The Prism deep learning algorithm uses 87 pieces of data from EHR comprising diagnosis, medicinal products, disparate laboratory data, and demographic data, from a population that is ethnically and geographically diverse. This model maintained its high specificity and accuracy throughout the internal-external validation.

This novel method detected 3.5-fold more patients than the current criteria used to identify patients for PDAC screening programs at similar risk levels and at 6-18 months before to onset. Nevertheless, this is a retrospective study (development and validation) in which certain ethnic groups and persons from disadvantaged socioeconomic backgrounds were underrepresented and, most of all, in which the biological parameters used were heterogeneous (from blood electrolytes to glucose levels). The study also included disparate data, with family history of the disease given without any genetic data, and there was no recognition of the respective weight of each item in the final positive prediction.

Validation in a prospective cohort is more essential than ever, as the sensitivity of this deep learning–based digital approach (around 35.9%) remains insufficient when considering individual application without an appropriate genetic biomarker. This factor makes the practical application of individual screening impossible for the time being, outside of institutions affiliated with a network using this technology. Still, the readability of the technology remains unclear unless it is known how many successive layers were used in this IT-based model.
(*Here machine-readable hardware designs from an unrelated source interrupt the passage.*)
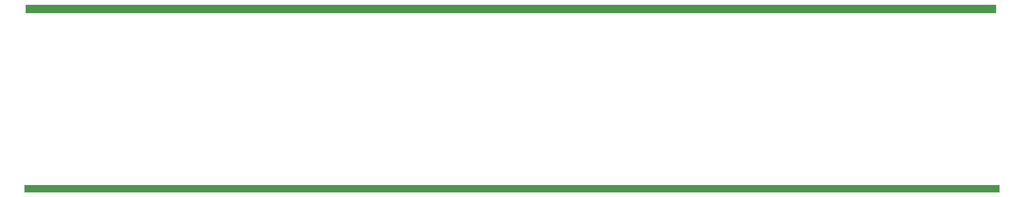
<source format=gbr>
%TF.GenerationSoftware,KiCad,Pcbnew,(5.1.10)-1*%
%TF.CreationDate,2022-05-26T11:50:09-06:00*%
%TF.ProjectId,Back_Panel,4261636b-5f50-4616-9e65-6c2e6b696361,rev?*%
%TF.SameCoordinates,Original*%
%TF.FileFunction,Soldermask,Top*%
%TF.FilePolarity,Negative*%
%FSLAX46Y46*%
G04 Gerber Fmt 4.6, Leading zero omitted, Abs format (unit mm)*
G04 Created by KiCad (PCBNEW (5.1.10)-1) date 2022-05-26 11:50:09*
%MOMM*%
%LPD*%
G01*
G04 APERTURE LIST*
%ADD10C,0.100000*%
G04 APERTURE END LIST*
D10*
G36*
X411000000Y-500000D02*
G01*
X-1000000Y-500000D01*
X-1000000Y2500000D01*
X411000000Y2500000D01*
X411000000Y-500000D01*
G37*
X411000000Y-500000D02*
X-1000000Y-500000D01*
X-1000000Y2500000D01*
X411000000Y2500000D01*
X411000000Y-500000D01*
G36*
X409500000Y75500000D02*
G01*
X-500000Y75500000D01*
X-500000Y79000000D01*
X409500000Y79000000D01*
X409500000Y75500000D01*
G37*
X409500000Y75500000D02*
X-500000Y75500000D01*
X-500000Y79000000D01*
X409500000Y79000000D01*
X409500000Y75500000D01*
M02*

</source>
We are, nonetheless, on the precipice of a new era in which artificial intelligence is set to transform the structure of EHRs and the integration of relevant biological and genetic data into algorithms capable of predicting the risk for certain occult cancers that remain symptomless in their early stages.

To conclude, this deep learning model has provided a specific basis for detecting individuals at high risk for PDAC, although the sensitivity is low. The 87 data items entered into the digital model are highly heterogeneous. Artificial intelligence needs to advance further to translate algorithmic advances into robust biomedical breakthroughs.